Here’s another gem from Bureaucratist, whose tales of debauchery and woe inspire us all. I do feel the need to add that I cannot advocate the act of telling the truth to children. They are barely even people and deserve to be lied to. That is all.
Bureaucratist’s Eagles-Phillies Comparisons in Which Children Are Not Lied To
I can’t sleep, despite almost a bottle of Argentina Cab, two days of nonstop marijuana, two carisoprodol, and a handful of Tylenol PM. I doubt it is the excitement of this afternoon’s loss to the Cowboys, although the quarterback’s scrambling attempts on the late game’s most crucial plays probably aren’t helping.
I say “attempt” because it is difficult to look your daughter in the eye after calling what Kolb did a “scramble.” One does not “scramble” when it appears as though there are concrete blocks attached to one’s feet.
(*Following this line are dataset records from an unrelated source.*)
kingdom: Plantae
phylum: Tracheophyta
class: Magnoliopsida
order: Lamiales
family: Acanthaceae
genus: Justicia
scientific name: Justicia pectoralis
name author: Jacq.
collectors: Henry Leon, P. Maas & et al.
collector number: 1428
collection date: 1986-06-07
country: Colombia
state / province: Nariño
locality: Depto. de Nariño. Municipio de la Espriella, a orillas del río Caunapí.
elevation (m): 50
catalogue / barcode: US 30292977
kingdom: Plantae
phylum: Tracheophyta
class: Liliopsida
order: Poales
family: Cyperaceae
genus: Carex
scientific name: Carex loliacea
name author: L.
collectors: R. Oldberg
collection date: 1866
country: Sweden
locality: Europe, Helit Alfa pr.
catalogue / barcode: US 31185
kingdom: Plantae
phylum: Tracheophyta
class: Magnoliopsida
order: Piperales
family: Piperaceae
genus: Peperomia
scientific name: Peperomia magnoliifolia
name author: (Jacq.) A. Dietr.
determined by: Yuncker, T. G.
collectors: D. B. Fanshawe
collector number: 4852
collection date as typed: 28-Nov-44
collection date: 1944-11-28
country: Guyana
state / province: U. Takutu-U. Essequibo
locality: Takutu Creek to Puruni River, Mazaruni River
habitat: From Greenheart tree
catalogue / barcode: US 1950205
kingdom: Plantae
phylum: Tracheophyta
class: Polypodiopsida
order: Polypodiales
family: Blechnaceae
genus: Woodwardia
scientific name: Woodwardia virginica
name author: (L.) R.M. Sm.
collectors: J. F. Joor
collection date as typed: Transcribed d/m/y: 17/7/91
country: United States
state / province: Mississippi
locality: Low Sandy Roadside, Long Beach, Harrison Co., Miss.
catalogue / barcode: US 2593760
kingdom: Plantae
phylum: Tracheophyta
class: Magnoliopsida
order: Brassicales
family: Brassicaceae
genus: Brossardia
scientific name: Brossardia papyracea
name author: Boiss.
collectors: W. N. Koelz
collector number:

One must tell the truth to the children.
Item: I do not have a daughter.
We’re approaching a trough in the oblong oddity of the sporting calendar, equidistant from the last out of the World Series and the clarion call of Opening Day. At this point being alive is like being a drunk in an elevator, unable to touch either wall with extended arms and mistaking the experience for freefall. Fortunately for any right-thinking Phillies fans, we still have the Eagles, at least until Sunday, when I expect them to fulfill their endless capacity for disappointment by a slaughter at the hands of the Packers.
This time of year, like all other times of year, always and inevitably calls to mind the callous yesteryear of my youth, which, like an errant moon, orbited first the planet of the Eagles before breaking into a wider circle around the sun of the Phillies. I know the exact day this happened: May 23, 1991.
I was a sophomore in high school, it was a Thursday, and some coincidental quirk of scheduling found me home from school–no detention for the chronic lateness that really hasn’t much improved with age (although I am rarely any longer subject to detention), no yearbook meeting, no loitering on the outskirts of a pack of cool kids, pretending that I am also or might be cool, no tennis practice (I can hit a baseball much better now than I could then)–home from school just in time to catch the last three outs of a rare afternoon game. They were also the last three outs of Tommy Greene’s no-hitter. In my unexpected glimpse of that unexpected piece of history, the Phillies pulled even with and then nosed ahead of the Eagles in the personal horse race of my mind.
And yet the Eagles still exert their pull. In honor of the Eagles’ remaining hopes, the baseball doldrums of January, and Justin Klugh’s fading dignity (he actually called me a motherfucker in recent conversation, which is goddam outrageous since it’s pretty clear that we were making love and not just fucking, which he should know since he was there), I present to you now the main players in the Eagles’ bizarre season, and the Philly historical or contemporary they-would-be-if-they-could-be:
Donovan McNabb : Pete Rose – On Opposite Day, that is. McNabb starts his career in Philadelphia, excels, and is loathed. Rose arrives late, well into his decline, and his beloved. Ah, championships …
Kevin Kolb : Rick Schu – Another Heir Apparent Who Never Was.
Michael Vick : Lenny Dykstra – Left-handed, felonious, and electrifying.
Desean Jackson : Ed Delahanty – A ridiculous talented body managed by a ridiculously cuckoo brain. Jackson spiked the football against the Cowboys before actually reaching the endzone; Delahanty was stepped off the bridge over Niagara Falls before actually reaching the other side. Before he did so, however, Delahanty went 404/475/584 in 1894. Which will play.
Jeremy Maclin : Sliding Billy Hamilton – You thought 1993‘s Lenny the Dykstra was the Phillies’ greatest leadoff man ever, but Hamilton in 1894? 403/521/523 with a cool 100 hundred SBs. Yes, please.
LeSean McCoy : Sam Thompson – We really need to round out the Phils’ sick 1894 outfield. Thompson went 415/465/696. Sickest Outfield Of All Times? I think you know the answer.
Brent Celek : Cole Hamels – This one is on intimations of homosexuality alone.
Joselio Hanson : Ivan de Jesus – Two great names. Trading baseball cards in 1984 my friend Jason down the street insisted on referring to him as though his name were “Ivan D. Jesus,” the last name pronounced with no accent. I never corrected him.
David Akers : Greg Gross – We all have our contributions to make, and none of them are minor. Mine is propping up the share price of Diageo PLC, which owns George Dickel.
Asante Samuel : Juan Samuel – The highlights are spectacular. Everything else is testicular.
Sav Rocca : Mo Rocca from The Daily Show – Seriously, I can’t be the only one who thinks this every time he comes out to punt, right?
Owen Schmitt : Paul Owens – You see what I did there? You thought I was going one way and then I went the other.